В поход, на штурм против небесных сил!
Знамена черные вы водрузите
В небесном своде в знак богов погрома…
Правда, тут говорится о богах, а не о боге, но не одни пуритане понимали, что для поэта разница между единственным и множественным, числом а данном случае невелика. Пролог к ‘Мальтийскому еврею’, где еще раз было оказано со всей определенностью, что религия — детская игрушка, а власть достигается и удерживается силой, придал всем трем пьесам еще более красноречивый смысл. К власти можно итти разными способами — тамерлановским, фаустовским, варравиным, и религиозные соображения не должны мешать брать власть тому, кто окажется в силах. Члены Тайного совета читали доносы на Ричарда Чомли и его друзей, где говорилось, что они не только ведут атеистическую пропаганду, но и ждут случая, чтобы создать собственное правительство. Суровые лорды, вероятно, хорошо знали, что Чомли и Марло — в одном кружке, и хорошо помнили богохульные призывы Тамерлана и слова пролога к ‘Мальтийскому еврею’. Нам неизвестно, в какой мере Марло мирился с существующим порядком. Чапмен был его другом, а Чапмен был республиканцем. В его комедии ‘Джентльмен привратник’ имеются такие выпады против ‘княжеской’ власти, которые не оставляют сомнения в этом. Мысли, высказанные Марло в первых трех драмах, повидимому, лишь отчасти приоткрывали его настоящие политические взгляды.
Идеология Марло — самая радикальная ветвь английского гуманизма. Она создавалась в наиболее критическую пору ренессансной культуры в Англии, когда эта культура теснее всего переплелась с политикой и когда народная стихия была активным началом национальной жизни, ибо приходилось с напряжением всех сил защищать от грозной внешней опасности все, что составляло самую сущность общих интересов страны. Правительство, нуждавшееся в поддержке широких масс, не решалось еще прибегать к большим строгостям, и в театре царила относительная свобода слова. У Марло гуманистическая доктрина далеко вышла, за рамки обычных формулировок и, под влиянием Макиавелли, распространила на область политики и религии учение о свободе человеческой личности. Доктрина о бесконечной способности человека к совершенствованию воплотилась в титанических образах, которые своим величием должны были поднимать самосознание людей и внушать им веру в их собственные силы. Но его титаны, помимо прочего, еще и бунтари: Марло, повидимому, был в достаточной мере знаком с темными пружинами деятельности английского правительства. Критическое отношение к монархии, которое мы встречаем у владей, гораздо более спокойных и умеренных, у Марло принимало резкие формы и подсказывало ему и вольнодумные мысли его героев, и пафос их словесного выражения. Все это вместе определяло и особенности стиля Марло. В нем много романтики: неспокойное, страстное, кипящее творчество делало Марло воплощением ‘бури и натиска’ в английской драматургии.

§ ИСХОДНЫЕ ЗАПИСИ

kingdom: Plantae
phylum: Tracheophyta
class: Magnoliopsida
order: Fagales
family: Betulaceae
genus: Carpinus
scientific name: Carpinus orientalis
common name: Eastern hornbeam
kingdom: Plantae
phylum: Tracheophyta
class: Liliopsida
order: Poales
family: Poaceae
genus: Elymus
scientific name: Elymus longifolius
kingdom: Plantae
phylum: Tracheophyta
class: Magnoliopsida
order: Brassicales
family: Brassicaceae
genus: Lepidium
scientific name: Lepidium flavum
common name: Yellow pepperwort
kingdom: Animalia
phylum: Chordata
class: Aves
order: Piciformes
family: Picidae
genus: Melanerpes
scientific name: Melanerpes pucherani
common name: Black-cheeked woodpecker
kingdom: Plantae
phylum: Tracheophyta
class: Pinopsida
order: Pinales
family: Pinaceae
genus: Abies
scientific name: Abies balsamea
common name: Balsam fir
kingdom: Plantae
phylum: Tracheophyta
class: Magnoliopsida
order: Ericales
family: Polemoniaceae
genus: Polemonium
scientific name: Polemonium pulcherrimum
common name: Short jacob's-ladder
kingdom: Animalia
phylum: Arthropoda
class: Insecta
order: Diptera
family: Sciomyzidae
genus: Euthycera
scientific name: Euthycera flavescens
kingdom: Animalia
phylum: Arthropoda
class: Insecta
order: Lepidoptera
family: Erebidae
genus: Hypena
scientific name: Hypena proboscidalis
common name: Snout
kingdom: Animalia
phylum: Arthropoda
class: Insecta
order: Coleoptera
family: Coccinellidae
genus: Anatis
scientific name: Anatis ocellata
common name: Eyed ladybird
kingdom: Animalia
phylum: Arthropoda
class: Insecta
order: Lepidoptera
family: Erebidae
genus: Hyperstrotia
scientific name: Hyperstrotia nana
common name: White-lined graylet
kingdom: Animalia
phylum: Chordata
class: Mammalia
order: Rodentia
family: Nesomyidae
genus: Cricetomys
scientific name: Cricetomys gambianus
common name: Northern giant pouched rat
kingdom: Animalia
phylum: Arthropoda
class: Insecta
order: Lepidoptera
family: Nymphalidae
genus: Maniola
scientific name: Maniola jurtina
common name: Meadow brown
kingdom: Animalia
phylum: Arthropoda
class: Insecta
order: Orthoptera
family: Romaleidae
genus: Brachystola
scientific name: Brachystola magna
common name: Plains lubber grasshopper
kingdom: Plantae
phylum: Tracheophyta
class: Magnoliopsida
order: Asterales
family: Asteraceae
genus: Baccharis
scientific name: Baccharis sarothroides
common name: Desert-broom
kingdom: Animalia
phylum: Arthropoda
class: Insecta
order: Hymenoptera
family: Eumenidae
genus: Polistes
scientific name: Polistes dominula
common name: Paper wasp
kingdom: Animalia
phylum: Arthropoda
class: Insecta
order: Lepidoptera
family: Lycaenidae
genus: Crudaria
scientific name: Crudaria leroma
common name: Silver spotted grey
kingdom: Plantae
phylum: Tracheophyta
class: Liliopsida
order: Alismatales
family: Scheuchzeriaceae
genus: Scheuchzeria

§ КРАТКОЕ ЗАДАНИЕ
Под чьим влиянием, согласно фрагменту о Марло, его гуманистическая доктрина распространила учение о свободе человеческой личности на область политики и религии?

§ ПРАВИЛЬНЫЙ ОТВЕТ
Под влиянием Макиавелли.